## Exercise prompt
Quote all of the data that follows exactly as written, skipping the images.

## Dataset entries
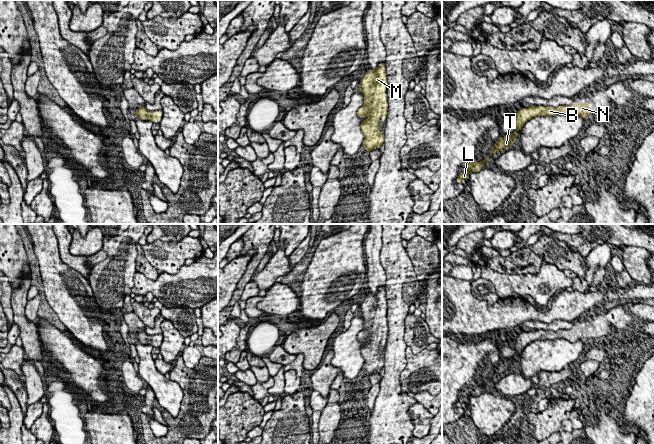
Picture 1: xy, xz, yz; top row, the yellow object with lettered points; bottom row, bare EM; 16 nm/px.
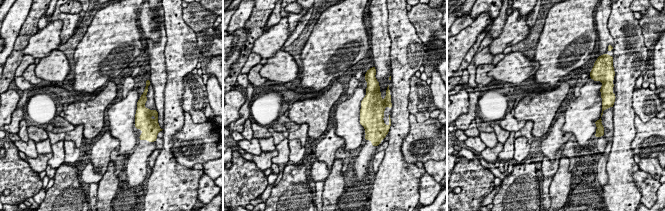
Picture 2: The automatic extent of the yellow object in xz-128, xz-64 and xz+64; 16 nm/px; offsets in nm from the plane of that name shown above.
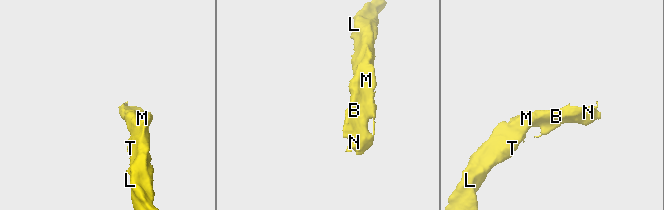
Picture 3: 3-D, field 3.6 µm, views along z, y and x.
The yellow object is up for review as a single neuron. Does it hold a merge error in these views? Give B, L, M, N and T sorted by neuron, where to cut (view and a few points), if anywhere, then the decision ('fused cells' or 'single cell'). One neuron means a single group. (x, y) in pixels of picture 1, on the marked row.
B L M N T; no cut; single cell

## Output for this exercise
Picture 1: xy, xz, yz; top row, the yellow object with lettered points; bottom row, bare EM; 16 nm/px.
Picture 2: The automatic extent of the yellow object in xz-128, xz-64 and xz+64; 16 nm/px; offsets in nm from the plane of that name shown above.
Picture 3: 3-D, field 3.6 µm, views along z, y and x.
The yellow object is up for review as a single neuron. Does it hold a merge error in these views? Give B, L, M, N and T sorted by neuron, where to cut (view and a few points), if anywhere, then the decision ('fused cells' or 'single cell'). One neuron means a single group. (x, y) in pixels of picture 1, on the marked row.
B L M N T; no cut; single cell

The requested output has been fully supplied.